Whereas Keynes has a “diverse” epistemology, in short, Bollinger and Pigliucci do not: in their conception, human beings can only know things in one way. That is the way that Keynes called “indirect”: through argumentation and persuasion—or as its sometimes put, “social construction.” In other words, the defenders of “diversity” have a rather monolithic epistemology, which is why Fish for instance once attacked the view that it is possible to “survey the world in a manner free of assumptions about what it is like and then, from that … disinterested position, pick out the set of reasons that will be adequate to its description.” If such a thing were possible, after all, it would be possible to experience a direct encounter with the world—which “diversity” enthusiasts like Fish deny is possible: Fish says, for instance, that “the rhetoric of disinterested inquiry … is in fact”—just how he knows this is unclear—“a very interested assertion of the superiority of one set of beliefs.” In other words, any other epistemological view than their own is merely a deception.

Perhaps though this is all just one of the purest cases of an “academic” dispute: eggheads arguing, as the phrase goes, about how many angels can dance on a pin. At least, until one realizes that the nearly-undisputed triumph of epistemology retailed by Fish and company also has certain quite-real consequences. For example, as the case of Bollinger demonstrates, although the “socially-constructed” epistemology is an excellent means, as has been demonstrated over the past several decades, of—in the words of Fish’s fellow literary critic William Benn Michaels—“battling over what skin color the rich kids should have,” it isn’t so great for, say, dividing up legislative districts: a question that, as Elizabeth Kolbert noted last year in The New Yorker, “may simply be mathematical.” But if so, that presents a problem for those who think of their epistemological views as serving a political cause.
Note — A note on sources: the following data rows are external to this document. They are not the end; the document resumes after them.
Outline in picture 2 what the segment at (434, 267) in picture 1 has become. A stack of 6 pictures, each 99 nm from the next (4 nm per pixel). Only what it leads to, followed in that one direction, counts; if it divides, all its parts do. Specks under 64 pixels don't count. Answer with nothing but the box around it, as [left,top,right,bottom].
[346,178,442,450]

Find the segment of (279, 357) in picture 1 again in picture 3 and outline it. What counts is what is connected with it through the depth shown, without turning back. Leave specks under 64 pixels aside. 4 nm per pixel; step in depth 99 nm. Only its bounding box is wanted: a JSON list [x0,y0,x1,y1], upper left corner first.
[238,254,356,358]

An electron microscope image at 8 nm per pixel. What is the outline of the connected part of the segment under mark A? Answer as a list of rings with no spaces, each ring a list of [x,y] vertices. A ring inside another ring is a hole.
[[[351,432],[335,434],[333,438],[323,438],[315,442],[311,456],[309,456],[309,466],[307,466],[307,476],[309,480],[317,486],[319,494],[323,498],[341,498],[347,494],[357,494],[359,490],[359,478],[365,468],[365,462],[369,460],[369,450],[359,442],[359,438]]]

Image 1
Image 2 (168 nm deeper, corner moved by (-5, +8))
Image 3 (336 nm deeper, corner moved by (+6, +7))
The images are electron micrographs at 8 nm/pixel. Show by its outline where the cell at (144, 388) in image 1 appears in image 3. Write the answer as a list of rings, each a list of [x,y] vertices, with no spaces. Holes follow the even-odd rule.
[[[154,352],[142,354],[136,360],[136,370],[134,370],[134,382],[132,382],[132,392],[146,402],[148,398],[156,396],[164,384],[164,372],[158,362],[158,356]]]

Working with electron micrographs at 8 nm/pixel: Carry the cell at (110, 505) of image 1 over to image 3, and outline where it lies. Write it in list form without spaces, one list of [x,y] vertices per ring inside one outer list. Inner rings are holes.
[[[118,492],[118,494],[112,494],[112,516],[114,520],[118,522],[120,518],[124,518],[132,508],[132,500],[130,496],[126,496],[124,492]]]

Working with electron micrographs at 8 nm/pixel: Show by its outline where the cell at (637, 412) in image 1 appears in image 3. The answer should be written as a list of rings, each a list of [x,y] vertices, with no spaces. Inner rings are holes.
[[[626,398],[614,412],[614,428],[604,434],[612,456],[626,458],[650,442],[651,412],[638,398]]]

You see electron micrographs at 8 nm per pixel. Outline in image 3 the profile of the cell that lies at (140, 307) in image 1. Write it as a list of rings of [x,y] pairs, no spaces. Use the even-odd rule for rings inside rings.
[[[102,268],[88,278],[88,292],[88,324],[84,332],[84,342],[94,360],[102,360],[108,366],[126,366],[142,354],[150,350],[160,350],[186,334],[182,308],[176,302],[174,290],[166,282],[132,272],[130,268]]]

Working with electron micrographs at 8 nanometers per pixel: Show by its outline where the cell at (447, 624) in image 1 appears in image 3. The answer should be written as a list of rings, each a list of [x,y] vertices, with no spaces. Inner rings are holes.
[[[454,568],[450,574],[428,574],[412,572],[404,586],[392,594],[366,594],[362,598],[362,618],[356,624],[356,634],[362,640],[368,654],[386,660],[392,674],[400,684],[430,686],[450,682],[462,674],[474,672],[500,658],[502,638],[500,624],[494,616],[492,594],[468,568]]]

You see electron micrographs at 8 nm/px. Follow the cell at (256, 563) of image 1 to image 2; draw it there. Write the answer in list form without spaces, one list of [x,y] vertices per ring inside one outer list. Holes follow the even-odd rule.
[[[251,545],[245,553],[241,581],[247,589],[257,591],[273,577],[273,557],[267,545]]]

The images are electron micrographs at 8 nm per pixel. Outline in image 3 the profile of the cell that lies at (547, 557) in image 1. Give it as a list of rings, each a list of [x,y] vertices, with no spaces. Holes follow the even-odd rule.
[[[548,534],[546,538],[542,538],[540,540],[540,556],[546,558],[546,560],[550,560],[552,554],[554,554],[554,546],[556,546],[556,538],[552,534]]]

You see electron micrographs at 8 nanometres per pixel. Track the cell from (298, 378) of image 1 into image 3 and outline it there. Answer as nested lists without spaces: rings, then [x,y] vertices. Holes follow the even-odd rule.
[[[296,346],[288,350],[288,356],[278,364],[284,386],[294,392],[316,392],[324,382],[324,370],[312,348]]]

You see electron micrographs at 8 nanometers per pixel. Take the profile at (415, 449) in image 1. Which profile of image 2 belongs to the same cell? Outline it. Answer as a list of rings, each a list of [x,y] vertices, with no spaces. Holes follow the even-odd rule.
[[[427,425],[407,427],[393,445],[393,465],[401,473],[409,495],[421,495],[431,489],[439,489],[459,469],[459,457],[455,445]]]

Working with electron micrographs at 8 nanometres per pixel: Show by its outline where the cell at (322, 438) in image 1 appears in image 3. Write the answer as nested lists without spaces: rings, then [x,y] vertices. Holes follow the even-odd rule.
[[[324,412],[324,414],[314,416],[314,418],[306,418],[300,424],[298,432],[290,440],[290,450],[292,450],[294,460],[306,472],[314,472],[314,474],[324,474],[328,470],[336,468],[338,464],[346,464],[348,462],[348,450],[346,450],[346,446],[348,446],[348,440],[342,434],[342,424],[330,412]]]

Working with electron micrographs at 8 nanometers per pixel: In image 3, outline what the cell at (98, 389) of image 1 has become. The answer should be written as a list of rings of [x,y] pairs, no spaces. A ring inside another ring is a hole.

Mathematics, after all, is famously not something that can be understood “culturally”; it is, as Keynes—and before him, a silly fellow named Plato—knew, perhaps the foremost example of the sort of knowing demonstrated by Dick Biondi’s joke. Mathematics, in other words, is the chief example of something known directly: when you understand something in mathematics, you understand it either immediately—or not at all. Which, after all, is the significance of Kolbert’s remarks: to say that re-districting—perhaps the most political act of all in a democracy—is primarily a mathematical operation is to say that to understand redistricting, you have to understand directly the mathematics of the operation. Yet if the “diversity” promoters are correct, then only their epistemology has any legitimacy: an epistemology that a priori prevents anyone from sensibly discussing redistricting. In other words, it’s precisely the epistemological blindspots promoted by the often-ostensibly “politically progressive” promoters of “diversity” that allow the current American establishment to ignore the actual interests of actual people.

Which, one supposes, may be the real joke.